From 2001 to 2015, the committee had just three chairs, each serving terms between four and seven years.
Since now-Speaker Paul Ryan (R-Wis.) left the position after a four-year stint, his successor, former Rep. Tom Price (R-Ga.), stayed on for just two years before becoming secretary of Health and Human Services in the Trump administration.
Price’s successor, Rep. Diane Black (R-Tenn.), stepped down after just more than a year ago to run for governor.
If Womack leaves at the end of the term, he will have served less than a year.
Womack said he remained undecided and would not make a decision until he has a more concrete choice ahead of him.
“It would depend on, first of all, do I get reelected — I hope I do — who’s going to be the next [Appropriations] chairman, and what subcommittee would they be willing to farm out to me, and then I would just have to make that decision. Then I would have more known data points than I do now,” he said.
Another factor, he added, would be whether a joint select committee to reform the budget process delivers a new, more functional role for the committee. The committee is tasked with making recommendations by year’s end, but few have expressed optimism that Congress will adopt a new, more functional process.
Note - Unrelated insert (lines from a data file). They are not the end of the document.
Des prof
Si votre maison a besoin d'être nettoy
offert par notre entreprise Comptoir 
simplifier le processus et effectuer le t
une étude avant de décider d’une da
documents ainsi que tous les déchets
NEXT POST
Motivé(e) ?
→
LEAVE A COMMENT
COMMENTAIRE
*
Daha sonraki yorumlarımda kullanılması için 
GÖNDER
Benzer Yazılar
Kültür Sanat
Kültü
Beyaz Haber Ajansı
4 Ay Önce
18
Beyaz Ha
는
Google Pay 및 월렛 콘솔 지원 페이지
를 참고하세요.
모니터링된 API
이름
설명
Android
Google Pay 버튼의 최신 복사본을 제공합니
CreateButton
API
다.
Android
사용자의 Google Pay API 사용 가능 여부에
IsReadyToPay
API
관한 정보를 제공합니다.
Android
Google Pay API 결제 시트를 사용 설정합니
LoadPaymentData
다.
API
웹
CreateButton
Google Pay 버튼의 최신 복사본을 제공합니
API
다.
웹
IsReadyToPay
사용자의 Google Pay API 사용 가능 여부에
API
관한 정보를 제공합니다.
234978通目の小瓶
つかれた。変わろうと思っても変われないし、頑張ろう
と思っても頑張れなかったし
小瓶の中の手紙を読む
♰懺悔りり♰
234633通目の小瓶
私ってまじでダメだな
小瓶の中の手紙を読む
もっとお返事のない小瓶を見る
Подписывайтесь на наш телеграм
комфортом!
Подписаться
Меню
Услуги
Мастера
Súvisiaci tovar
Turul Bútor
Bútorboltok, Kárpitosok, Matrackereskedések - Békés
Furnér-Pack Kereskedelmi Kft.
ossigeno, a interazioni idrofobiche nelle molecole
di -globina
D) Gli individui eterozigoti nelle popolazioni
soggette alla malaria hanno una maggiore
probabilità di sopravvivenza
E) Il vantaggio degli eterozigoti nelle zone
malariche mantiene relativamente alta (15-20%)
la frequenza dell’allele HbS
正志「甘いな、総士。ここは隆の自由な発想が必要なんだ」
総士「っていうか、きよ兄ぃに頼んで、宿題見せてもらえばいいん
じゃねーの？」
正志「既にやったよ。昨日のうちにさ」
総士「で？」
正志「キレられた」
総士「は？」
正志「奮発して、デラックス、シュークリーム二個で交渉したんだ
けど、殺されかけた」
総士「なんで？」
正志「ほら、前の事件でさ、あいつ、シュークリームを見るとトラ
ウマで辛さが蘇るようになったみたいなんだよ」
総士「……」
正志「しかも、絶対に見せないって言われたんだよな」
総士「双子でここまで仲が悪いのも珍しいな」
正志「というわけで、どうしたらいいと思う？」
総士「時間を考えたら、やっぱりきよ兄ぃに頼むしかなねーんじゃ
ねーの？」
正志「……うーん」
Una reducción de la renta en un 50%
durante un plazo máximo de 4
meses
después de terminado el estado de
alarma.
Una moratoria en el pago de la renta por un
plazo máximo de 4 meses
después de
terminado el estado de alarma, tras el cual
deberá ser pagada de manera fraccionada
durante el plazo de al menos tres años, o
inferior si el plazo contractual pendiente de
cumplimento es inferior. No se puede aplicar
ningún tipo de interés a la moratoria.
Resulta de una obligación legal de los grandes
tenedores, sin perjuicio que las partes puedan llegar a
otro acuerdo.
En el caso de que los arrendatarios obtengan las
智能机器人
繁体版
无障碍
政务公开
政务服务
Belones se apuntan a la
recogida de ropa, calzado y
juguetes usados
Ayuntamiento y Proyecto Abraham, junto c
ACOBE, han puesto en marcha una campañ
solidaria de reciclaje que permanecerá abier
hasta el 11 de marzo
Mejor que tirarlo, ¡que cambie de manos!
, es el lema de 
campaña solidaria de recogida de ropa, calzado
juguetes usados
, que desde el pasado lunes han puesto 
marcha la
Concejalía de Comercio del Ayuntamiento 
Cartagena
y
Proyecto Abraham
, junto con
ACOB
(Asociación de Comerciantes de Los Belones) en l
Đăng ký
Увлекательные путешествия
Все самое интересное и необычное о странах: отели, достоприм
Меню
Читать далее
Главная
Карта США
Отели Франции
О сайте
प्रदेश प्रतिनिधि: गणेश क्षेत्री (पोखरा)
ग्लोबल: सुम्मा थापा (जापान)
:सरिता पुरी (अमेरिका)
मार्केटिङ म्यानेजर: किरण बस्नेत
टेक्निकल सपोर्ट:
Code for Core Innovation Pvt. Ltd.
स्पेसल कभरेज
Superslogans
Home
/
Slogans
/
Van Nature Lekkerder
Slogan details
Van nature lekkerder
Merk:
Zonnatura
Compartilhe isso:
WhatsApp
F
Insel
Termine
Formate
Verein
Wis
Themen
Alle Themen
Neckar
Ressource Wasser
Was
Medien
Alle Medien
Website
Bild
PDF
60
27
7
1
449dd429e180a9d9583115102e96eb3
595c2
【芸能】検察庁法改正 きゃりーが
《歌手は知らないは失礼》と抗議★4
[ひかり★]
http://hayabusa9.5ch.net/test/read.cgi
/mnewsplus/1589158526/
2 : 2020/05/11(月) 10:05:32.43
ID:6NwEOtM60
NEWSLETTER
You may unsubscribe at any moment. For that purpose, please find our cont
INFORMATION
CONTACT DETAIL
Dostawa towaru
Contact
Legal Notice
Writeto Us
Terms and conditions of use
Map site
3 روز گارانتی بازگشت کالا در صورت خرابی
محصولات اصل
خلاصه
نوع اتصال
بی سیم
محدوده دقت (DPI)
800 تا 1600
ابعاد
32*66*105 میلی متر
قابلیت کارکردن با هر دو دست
“It may be that I say, ‘Gosh, get me out of here,’ you know, and move to approps. I have those options, but I did commit to the speaker for the end of the year,” he said.
It’s also possible the GOP could lose the House majority, depriving Womack and other Republicans of any gavels. In that scenario, Womack would still have to decide where he would prefer to serve as a ranking member on the Budget Committee or a subcommittee panel.
The topic came to the fore after a reshuffling of House Appropriations subcommittee chairmen this week that was prompted by the departure of Rep. Charlie Dent (R-Pa.), who headed the Subcommittee on Military Construction, Veterans Affairs, and Related Agencies. Dent is retiring from Congress.
Womack, who was next in line by seniority to lead an Appropriations subcommittee, was surprised by the details of the reshuffle. House Appropriations Committee Chairman Rodney Frelinghuysen (R-N.J.), who is retiring at the end of this cycle, was placed in charge of the Legislative Branch Subcommittee as a “placeholder” instead of taking the next member in line after Womack, Rep. Jeff Fortenberry (R-Neb.).
Womack expressed concern that he might be relegated to heading the legislative affairs subcommittee instead of a more influential subcommittee.
“I would prefer anything but leg, which most appropriators would say,” he said. “I mean I don’t think that’s any secret. But they kept it open.”